Developing high-performance electrocatalysts for CO 2 reduction reaction (CO 2 RR) is vital in achieving a carbon-neutral society by converting CO 2 into valuable chemicals. CO 2 RR electrocatalyst with lower overpotential, higher selectivity and wider working potential range is urgently desired, but it is still challenging to realize these factors simultaneously. Here, high-performance bismuthene-based electrocatalysts were synthesized by reducing bismuth precursors like BiCl 3 , BiBr 3 , and BiI 3 in liquid phases. Especially, bismuthene-I derived from BiI 3 showed a nanosheet morphology (around four-layer) with significantly enhanced (110) surfaces. It enabled an ultrawide potential window (0.7 V) for high formate selectivity (>90%) in a H-type cell and achieved an ultralow potential (−0.46 V vs. reversible hydrogen electrode) to attain a current density of 200 mA cm −2 in a gas-diffusion flow cell.
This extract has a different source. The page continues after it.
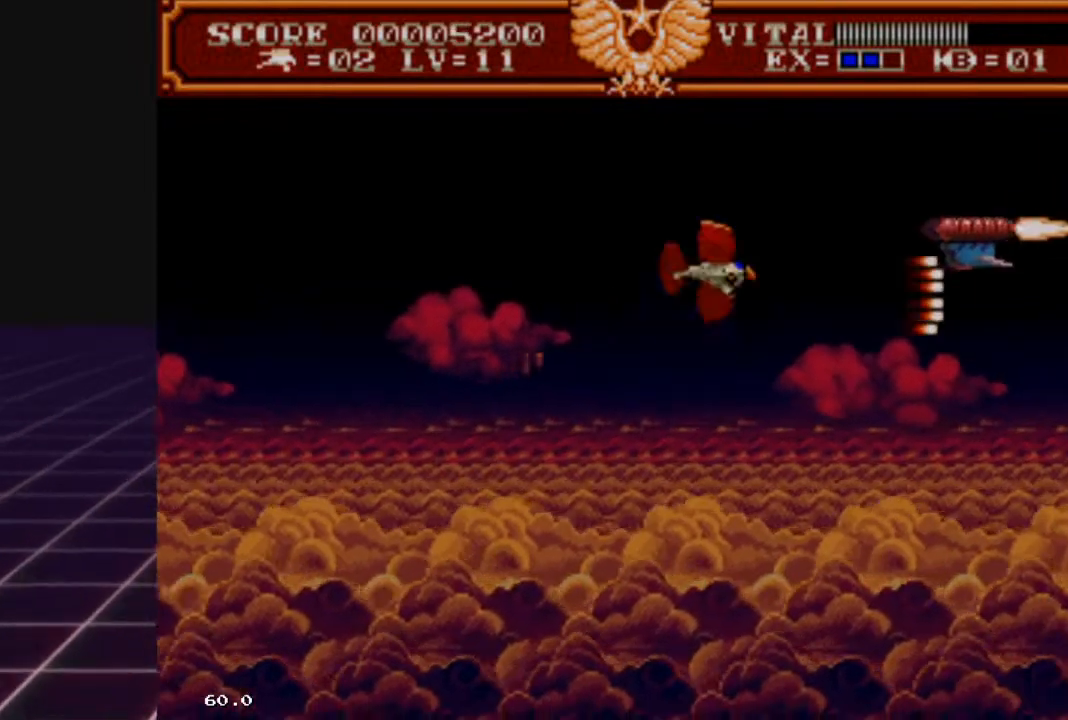
{"buttons": ["R2"], "left_stick": "down-left", "right_stick": "center", "events": [[133, "left_stick", "down-left"]]}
The prominent long-term operational capability of bismuthene-I was demonstrated in both H-type and gas-diffusion cells. Density functional theory calculations revealed that bismuthene-I possessed abundant topological Bi(110) surfaces states that can reduce the CO 2 RR overpotential, suppress the competitive hydrogen evolution reaction, and facilitate electron donation during CO 2 electrocatalysis. The bismuthene-I realized low overpotential, high selectivity and wide working potential range simultaneously for electrochemical CO 2 RR. This work unfolds the broader plausibility of facilely reducing precursors for the scalable fabrication of high-performing CO 2 RR electrocatalysts.